The decision by the British bank is part of plans to simplify its structure and boost shareholder returns.

It will sell its 62 percent stake in Barclays Africa Group over the next two to three years.

Barclays also announced its pretax profit last year was 5.4 billion pounds (6.95 billion euros) – 2.0 percent down on the previous year.

The Africa exit is the latest cut by new Chief Executive Jes Staley who joined Barclays in December. Since then he has slashed Barclays investment bank and pulled out of several businesses including in Asia.

Staley said Barclays was fundamentally on the right path: “There is of course more we need to do and areas where I believe we can move much faster to deliver the high performing Group that Barclays can and should be.”

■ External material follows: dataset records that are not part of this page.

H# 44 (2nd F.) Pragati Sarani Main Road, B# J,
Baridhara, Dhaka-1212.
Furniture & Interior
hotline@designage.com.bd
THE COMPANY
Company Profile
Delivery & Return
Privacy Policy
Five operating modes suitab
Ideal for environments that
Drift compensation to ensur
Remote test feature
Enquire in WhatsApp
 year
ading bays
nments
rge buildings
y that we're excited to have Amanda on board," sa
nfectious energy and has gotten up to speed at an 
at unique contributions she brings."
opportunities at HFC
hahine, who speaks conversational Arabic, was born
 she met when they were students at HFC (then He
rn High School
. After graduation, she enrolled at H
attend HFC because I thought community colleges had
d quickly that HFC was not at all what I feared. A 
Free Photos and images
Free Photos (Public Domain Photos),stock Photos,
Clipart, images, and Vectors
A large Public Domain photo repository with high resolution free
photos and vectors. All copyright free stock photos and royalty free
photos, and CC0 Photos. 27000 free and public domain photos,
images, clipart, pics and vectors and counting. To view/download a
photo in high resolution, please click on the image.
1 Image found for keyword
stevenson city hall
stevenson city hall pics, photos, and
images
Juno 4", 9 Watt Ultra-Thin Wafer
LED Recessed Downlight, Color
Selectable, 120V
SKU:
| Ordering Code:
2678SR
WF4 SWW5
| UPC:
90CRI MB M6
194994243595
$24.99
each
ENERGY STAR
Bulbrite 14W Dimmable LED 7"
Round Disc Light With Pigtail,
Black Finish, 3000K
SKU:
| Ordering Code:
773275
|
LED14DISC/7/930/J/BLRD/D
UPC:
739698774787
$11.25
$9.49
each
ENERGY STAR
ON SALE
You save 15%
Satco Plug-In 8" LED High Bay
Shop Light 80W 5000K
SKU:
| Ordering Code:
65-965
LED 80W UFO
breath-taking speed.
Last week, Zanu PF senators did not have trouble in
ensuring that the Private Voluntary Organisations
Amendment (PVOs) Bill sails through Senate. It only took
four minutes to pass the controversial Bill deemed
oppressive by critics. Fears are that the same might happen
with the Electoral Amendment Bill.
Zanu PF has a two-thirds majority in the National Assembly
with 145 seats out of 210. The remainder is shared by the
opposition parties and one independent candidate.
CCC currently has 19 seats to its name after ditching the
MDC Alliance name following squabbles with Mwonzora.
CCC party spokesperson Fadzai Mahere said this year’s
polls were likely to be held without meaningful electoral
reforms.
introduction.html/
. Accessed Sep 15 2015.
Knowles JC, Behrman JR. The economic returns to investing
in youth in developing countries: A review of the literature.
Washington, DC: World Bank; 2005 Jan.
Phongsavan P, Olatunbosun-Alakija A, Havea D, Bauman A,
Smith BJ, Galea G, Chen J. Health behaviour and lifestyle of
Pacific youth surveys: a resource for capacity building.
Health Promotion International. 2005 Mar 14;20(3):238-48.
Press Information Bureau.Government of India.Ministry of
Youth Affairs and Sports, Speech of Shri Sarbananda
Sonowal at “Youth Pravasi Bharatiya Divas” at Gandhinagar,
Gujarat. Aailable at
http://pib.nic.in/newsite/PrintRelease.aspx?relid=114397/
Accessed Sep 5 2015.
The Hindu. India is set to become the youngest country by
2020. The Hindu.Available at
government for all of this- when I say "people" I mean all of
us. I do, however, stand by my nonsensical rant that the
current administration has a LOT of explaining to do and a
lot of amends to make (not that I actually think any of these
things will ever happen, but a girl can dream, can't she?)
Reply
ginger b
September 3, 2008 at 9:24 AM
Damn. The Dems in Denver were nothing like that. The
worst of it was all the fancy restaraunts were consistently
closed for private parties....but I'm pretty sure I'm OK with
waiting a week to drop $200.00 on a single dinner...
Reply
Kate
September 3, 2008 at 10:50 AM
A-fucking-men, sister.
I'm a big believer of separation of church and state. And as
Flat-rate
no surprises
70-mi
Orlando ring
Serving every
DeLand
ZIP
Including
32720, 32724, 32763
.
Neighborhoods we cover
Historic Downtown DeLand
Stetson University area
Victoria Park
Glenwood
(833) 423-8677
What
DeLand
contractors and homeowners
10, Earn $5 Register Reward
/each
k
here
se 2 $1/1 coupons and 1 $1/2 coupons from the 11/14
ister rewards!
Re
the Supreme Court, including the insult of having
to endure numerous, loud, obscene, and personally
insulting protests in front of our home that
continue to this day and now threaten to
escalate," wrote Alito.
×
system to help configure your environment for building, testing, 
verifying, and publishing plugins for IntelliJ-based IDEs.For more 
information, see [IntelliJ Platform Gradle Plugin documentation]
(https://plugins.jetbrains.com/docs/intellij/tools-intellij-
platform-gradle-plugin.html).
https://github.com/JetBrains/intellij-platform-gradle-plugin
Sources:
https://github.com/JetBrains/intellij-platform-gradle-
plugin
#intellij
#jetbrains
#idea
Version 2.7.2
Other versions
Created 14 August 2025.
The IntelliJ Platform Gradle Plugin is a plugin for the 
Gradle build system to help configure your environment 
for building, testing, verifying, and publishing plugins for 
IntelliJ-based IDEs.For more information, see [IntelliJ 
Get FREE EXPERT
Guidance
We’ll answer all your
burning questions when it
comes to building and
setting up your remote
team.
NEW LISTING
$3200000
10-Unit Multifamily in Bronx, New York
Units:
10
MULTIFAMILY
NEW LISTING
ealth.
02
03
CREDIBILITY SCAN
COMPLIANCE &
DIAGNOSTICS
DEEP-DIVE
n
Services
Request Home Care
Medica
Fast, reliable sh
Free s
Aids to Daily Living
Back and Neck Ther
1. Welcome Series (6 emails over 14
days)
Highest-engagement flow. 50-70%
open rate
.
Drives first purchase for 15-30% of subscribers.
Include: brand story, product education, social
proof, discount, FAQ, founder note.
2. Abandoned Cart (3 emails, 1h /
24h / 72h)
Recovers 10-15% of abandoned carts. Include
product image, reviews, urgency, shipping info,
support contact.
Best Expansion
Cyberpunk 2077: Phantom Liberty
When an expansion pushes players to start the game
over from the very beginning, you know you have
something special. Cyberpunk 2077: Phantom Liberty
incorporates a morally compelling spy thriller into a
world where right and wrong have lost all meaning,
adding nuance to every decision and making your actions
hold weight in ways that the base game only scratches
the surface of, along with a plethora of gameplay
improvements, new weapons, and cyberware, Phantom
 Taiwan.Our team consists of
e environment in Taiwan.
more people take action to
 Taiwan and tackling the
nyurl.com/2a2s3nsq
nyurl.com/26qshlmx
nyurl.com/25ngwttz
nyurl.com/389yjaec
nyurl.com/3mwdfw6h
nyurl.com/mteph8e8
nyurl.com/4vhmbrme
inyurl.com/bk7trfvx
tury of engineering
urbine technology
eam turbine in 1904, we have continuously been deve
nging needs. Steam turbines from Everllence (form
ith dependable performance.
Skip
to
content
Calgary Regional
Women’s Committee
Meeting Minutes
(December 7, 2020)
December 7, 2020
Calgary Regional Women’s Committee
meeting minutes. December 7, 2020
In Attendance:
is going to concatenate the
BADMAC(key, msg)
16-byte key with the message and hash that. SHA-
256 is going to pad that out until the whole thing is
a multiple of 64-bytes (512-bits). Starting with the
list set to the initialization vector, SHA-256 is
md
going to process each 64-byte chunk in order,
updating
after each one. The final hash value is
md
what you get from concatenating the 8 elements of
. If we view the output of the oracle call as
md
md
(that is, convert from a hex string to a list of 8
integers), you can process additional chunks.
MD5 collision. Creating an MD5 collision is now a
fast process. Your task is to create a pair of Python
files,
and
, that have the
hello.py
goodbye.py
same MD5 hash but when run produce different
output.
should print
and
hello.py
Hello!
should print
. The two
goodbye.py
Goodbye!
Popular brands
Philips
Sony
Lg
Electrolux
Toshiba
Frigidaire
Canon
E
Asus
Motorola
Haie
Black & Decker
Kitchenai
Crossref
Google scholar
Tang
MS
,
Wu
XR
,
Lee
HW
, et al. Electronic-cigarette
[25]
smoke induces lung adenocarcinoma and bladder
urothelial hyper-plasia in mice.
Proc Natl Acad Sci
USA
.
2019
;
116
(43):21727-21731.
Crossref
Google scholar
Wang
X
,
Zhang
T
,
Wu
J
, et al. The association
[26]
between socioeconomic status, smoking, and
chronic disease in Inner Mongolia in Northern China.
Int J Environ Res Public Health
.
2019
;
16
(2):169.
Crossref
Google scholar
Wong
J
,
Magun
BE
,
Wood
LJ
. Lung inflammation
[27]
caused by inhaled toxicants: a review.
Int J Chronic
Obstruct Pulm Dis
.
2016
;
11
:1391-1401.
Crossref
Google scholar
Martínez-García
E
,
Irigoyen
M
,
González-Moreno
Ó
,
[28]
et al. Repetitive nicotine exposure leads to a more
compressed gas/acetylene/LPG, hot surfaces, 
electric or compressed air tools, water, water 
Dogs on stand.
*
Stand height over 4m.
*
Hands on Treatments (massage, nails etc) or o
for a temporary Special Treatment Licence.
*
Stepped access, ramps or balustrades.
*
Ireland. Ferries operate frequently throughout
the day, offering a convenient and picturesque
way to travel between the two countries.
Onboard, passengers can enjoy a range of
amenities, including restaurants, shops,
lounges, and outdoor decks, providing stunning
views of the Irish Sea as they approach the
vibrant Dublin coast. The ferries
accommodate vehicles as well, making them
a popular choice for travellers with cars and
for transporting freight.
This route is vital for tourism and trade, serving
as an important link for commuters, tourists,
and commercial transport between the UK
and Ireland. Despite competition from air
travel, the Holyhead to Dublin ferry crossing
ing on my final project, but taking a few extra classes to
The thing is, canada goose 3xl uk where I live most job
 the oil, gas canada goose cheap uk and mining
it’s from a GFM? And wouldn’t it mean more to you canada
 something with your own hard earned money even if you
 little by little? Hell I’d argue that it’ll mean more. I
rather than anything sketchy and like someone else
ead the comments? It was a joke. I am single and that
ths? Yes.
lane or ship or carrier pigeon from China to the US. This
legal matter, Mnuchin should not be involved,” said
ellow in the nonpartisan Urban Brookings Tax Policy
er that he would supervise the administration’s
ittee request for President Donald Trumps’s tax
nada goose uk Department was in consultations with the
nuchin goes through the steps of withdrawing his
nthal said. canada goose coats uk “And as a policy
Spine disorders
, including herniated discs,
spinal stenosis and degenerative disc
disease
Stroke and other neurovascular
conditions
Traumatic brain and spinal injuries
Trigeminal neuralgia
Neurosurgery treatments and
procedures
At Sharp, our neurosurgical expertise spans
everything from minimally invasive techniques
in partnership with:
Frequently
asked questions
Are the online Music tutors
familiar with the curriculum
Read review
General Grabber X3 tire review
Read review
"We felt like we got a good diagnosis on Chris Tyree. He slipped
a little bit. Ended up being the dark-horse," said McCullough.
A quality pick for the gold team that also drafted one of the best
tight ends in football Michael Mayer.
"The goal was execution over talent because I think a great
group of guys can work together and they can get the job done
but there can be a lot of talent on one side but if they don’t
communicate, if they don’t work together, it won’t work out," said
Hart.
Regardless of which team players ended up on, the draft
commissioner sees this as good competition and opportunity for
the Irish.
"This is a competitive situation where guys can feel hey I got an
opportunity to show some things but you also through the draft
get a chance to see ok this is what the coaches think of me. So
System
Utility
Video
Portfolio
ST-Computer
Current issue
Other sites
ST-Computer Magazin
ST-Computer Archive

CEO Jes Staley: #Barclays is fundamentally on the right path, and is, at its core, a very good business https://t.co/crv9X4erSM

— Barclays Bank (@Barclays) March 1, 2016

The bank also set aside yet more money for compensation for the mis-selling of loan insurance. There was an additional provision in the fourth quarter of 1.45 billion pounds (1.86 billion euros). That take the total sum allocated for customer redress to 7.42 billion pounds (9.54 billion euros).

Barclays confirmed that it is cooperating with the US authorities on an investigation into its hiring practices in Asia, becoming the latest bank to disclose involvement in a wide-ranging probe.

Out of Africa

Once at the heart of the Barclays expansion plans, Africa’s growth prospects were dealt a blow when prices of oil and other commodities – export mainstays of many economies – dived. The economic slowdown in leading consumer China didn’t help.

While the African division accounted for 13 percent of Barclays’ core profit in the first nine months of 2015, its earnings growth was the slowest among the company’s main businesses in that period.

Barclays has had a presence in Africa since 1925. Barclays Africa was created three years ago under a deal in which the British bank handed over ownership of its businesses in eight African countries to its South African subsidiary in exchange for a 62.3 percent stake in the new entity.

It makes most of its profit and revenue in South Africa and also operates in Kenya, Botswana, Ghana, Zambia, Mauritius, Mozambique, Seychelles, Uganda and Tanzania.

Analysts said Barclays could not be selling at a worse time and they will struggle to find buyers, but Chinese banks might be interested.